40 thoughts on “Perfectly Plated

  1. I would say the literary equivalent of plating comes down to ‘presentation’. Cover art and formatting would fall under this category. The things that make the book look good to entice someone to get to the story/taste.

    • Good point, Charles! 😀 I never thought of that! Makes sense. Nothing is worse, however, than a great looking cover and a dreadful book. That’s why I also think of good book jacket/back of the book text as a necessary addition to the presentation. I find that text even more enticing sometimes than the cover. I think we’ve all been handed some good looking desserts only to take a bite and wish we hadn’t.

  2. I have to agree with Charles. When I think of the literary equivalent of plating, I think of a great cover that pulls me across the bookstore and forces me to pick up the book and read the back cover.

    • Yes! So true, Jill! One thing I find aggravating is when the publisher takes up that valuable space to talk about the author’s other book, rather than the current one! I don’t want to hear about another book! I want to know about this one!

  3. Cute piece. Thanks, Marie! I’m just an average cook too, but I think of cooking and baking as an extension of my writing. Unlike writing a book or even a book review, a dish can be ready in half and hour, or a few hours – tops!

    A team is working on my book cover. It’s gotta look appetizing!

  4. Maybe if Americans would stop eating with their eyes . . . we’d lose a collective TON of weight! 😀

    Just as writers can overdo it with purple prose that is lacking in substances, some restaurants go a bit overboard in creating food art that is lacking in taste. I’m more about function than form. I want something that TASTES good . . . and doesn’t LOOK bad. 😯

  5. Hi L. I enjoy cooking shows like Top Chef and the Baking Show you mentioned. My favorite is Worst Cooks. I love seeing the chefs turn terrible cooks into people who can plate a work of art.

    It’s good that you were taught to cook. In my short story anthology about growing up (here in the burbs), I told a story about me and cooking. I’m Italian and grew up not knowing how to cook! My mom and grandmothers were excellent cooks, but my mom didn’t like me in her kitchen. Spoiler alert: I learned after I got married, but the story about how it happened is comical.

  6. Hmm… intriguing! I think plating in writing could be interpreted making sure the style matches the content? I know I feel jarred if a crime writer becomes too poetic or if a lit-fic writer uses too much salty language…

    • I know what you mean. Anything that pulls me out of a story and causes me to go, “Huh? Why on earth. . .?” makes me think of a richly decorated dessert that you discover, upon taking a bite, has pickles in it. And I don’t mean the sweet kind!

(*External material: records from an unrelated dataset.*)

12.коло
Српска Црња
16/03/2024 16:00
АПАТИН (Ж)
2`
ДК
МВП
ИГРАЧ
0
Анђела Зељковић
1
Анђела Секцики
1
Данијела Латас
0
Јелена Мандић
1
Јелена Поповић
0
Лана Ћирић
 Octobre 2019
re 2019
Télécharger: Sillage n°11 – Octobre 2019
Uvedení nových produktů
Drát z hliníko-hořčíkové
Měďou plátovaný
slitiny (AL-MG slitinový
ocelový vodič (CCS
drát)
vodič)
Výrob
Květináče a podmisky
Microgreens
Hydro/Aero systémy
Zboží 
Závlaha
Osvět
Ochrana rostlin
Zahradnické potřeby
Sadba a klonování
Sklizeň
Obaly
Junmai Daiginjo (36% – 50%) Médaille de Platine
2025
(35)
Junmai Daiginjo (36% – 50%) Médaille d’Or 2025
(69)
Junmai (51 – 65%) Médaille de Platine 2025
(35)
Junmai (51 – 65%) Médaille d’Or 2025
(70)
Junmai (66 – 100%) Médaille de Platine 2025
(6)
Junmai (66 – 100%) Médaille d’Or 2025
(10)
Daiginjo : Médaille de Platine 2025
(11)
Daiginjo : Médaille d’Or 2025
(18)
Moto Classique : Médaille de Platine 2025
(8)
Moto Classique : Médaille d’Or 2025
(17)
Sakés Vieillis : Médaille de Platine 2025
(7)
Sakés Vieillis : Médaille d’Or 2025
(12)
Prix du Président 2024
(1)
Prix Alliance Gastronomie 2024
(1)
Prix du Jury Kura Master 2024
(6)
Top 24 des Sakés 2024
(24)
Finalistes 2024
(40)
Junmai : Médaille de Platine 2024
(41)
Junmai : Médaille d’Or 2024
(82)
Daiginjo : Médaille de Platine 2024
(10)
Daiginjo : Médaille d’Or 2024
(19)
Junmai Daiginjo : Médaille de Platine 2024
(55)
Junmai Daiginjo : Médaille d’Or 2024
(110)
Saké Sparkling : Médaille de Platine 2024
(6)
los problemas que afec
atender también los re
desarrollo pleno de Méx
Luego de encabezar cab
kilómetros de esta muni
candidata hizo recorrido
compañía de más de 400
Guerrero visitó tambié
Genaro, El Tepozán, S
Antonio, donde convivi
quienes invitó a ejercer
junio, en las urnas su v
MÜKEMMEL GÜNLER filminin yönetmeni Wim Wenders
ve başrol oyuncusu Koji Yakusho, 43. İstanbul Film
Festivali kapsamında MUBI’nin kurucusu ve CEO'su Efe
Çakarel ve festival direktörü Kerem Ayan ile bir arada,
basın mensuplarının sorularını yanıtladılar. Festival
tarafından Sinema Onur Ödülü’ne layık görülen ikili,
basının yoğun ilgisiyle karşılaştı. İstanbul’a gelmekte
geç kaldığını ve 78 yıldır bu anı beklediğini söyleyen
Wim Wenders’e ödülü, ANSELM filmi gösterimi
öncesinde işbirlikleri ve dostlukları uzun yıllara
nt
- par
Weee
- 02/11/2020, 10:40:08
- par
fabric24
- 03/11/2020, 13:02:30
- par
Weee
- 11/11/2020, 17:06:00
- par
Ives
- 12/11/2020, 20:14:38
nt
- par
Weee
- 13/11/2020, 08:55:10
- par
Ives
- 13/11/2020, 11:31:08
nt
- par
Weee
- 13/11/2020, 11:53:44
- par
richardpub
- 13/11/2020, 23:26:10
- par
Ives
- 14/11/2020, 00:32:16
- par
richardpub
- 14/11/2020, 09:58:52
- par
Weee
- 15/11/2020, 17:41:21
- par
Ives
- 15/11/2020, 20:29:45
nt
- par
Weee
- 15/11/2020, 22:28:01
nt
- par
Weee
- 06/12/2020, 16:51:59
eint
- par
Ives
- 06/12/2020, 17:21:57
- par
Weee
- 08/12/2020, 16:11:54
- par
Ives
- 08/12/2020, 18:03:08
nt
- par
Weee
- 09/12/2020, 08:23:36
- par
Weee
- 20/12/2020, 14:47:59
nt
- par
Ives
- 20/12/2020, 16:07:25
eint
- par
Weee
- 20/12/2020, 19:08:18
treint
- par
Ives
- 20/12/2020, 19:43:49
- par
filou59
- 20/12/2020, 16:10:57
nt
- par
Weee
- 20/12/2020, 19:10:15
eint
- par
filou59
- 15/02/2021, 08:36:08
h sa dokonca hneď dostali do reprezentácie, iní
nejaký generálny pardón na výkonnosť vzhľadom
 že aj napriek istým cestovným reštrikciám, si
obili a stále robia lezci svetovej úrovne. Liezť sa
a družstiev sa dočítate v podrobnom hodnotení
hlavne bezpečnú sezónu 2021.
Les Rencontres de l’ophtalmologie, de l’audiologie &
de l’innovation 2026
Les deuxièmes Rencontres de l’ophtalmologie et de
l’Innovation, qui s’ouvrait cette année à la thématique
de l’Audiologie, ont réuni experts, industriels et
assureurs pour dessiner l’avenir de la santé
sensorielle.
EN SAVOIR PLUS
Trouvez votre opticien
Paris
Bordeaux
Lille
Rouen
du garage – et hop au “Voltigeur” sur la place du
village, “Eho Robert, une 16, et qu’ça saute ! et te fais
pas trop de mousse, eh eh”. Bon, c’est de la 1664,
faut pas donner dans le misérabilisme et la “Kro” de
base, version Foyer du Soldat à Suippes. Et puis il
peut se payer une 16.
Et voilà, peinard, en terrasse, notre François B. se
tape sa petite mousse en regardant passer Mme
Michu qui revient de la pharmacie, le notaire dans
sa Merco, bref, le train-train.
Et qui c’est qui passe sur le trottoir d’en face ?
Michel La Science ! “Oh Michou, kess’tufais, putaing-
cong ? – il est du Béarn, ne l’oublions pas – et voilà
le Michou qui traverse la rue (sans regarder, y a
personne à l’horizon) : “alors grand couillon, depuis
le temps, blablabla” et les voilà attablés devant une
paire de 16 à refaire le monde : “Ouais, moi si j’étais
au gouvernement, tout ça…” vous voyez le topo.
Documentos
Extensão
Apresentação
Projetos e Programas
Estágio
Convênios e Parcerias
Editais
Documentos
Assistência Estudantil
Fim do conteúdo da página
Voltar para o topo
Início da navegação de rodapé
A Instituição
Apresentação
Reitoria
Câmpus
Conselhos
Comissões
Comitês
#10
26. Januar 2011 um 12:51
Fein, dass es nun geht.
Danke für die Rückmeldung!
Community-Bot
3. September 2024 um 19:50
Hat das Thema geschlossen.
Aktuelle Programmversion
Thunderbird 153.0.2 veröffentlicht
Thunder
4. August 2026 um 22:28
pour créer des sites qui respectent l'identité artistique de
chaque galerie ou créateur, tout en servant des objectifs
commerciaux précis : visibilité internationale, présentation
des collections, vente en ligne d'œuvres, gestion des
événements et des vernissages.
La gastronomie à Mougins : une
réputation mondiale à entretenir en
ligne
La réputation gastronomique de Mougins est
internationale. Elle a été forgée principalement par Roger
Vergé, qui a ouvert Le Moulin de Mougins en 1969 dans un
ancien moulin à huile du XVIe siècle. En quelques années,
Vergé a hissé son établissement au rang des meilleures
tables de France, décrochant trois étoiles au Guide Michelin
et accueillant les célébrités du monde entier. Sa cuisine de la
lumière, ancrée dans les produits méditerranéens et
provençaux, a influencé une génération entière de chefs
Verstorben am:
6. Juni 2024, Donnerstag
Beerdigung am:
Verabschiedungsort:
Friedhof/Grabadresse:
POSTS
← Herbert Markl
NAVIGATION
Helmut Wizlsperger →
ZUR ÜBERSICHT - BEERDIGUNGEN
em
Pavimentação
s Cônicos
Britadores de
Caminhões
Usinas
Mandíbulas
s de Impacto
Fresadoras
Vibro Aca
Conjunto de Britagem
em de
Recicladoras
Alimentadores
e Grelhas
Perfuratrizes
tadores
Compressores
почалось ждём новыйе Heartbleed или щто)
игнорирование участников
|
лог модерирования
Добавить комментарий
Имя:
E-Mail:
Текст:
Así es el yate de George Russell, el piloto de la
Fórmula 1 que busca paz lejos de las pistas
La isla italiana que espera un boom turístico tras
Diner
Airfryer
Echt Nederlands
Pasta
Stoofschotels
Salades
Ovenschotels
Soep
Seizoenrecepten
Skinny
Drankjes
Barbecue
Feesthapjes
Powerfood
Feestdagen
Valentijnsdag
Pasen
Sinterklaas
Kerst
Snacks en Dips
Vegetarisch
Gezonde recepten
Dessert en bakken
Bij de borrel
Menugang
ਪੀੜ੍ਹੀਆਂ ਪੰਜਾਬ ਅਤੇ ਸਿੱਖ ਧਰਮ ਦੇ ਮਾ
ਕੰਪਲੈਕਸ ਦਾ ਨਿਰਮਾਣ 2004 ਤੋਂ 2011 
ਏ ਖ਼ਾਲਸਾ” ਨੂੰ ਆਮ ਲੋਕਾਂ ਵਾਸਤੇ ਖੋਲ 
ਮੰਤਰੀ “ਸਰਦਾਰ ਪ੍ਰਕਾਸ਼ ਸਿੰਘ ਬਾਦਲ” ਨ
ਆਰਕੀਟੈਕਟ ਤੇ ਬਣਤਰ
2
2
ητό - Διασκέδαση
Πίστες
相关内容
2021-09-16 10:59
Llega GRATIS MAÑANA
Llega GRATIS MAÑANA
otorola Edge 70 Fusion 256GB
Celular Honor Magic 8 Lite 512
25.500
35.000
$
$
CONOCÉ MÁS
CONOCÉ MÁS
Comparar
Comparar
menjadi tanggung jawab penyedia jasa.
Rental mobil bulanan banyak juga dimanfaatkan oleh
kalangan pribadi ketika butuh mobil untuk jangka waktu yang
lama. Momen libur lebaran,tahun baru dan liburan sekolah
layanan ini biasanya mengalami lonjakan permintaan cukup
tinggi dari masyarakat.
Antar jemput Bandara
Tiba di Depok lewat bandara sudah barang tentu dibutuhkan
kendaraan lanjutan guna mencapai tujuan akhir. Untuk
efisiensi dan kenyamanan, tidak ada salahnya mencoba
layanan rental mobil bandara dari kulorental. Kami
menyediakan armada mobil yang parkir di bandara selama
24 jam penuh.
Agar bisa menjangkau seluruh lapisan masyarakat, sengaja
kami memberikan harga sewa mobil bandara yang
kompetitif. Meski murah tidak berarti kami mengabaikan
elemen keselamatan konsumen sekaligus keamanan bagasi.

  7. Congratulations to Laura! 🙂

    Plating – or plates! 🙂 I love plates. I have several different dishes, none high-end, but, use them all depending on what we’re eating. (I know, I need a life haha). Tom’s favorite are what we call the tavern plates, because of their shape, and I like them for sausage/link type meals. He took them out for pasta one night, looked t my face, and immediately put them back.
    Right now, I have a favorite show on the Food Channel – Kids Baking Championship. Our granddaughter loves to cook, especially with me. A friend suggested it. Well . . . Kezzie loved it, but so did Ezra, which surprised me. I’ll bet Henry would like it.

    • I love that you have plates for different occasions, Penny. You remind me of another friend who also loves plates and decorating and making the world beautiful.

      Someone else mentioned that show! I need to look at it!

  8. My husband I came upon the concept of “plate the dish” through Home Chef. It became a bit of a joke with us, and even now, with our comparatively boring meals, my husband will ask me to “plate the dish.” Charles nailed it when he compared plating to a book’s presentation. Going the extra mile on your book format and cover means a lot to readers. I’ve honestly kept some books just because I love the cover 😉

    • Your husband is awesome, Marie. Now I’ll be telling myself to plate the dish as I microwave my meals. 😀

      Some books have wonderful covers. I have all of the Harry Potter books. But they keep coming out with new sets with dazzling covers. If I had money, I would buy a new set just for the covers.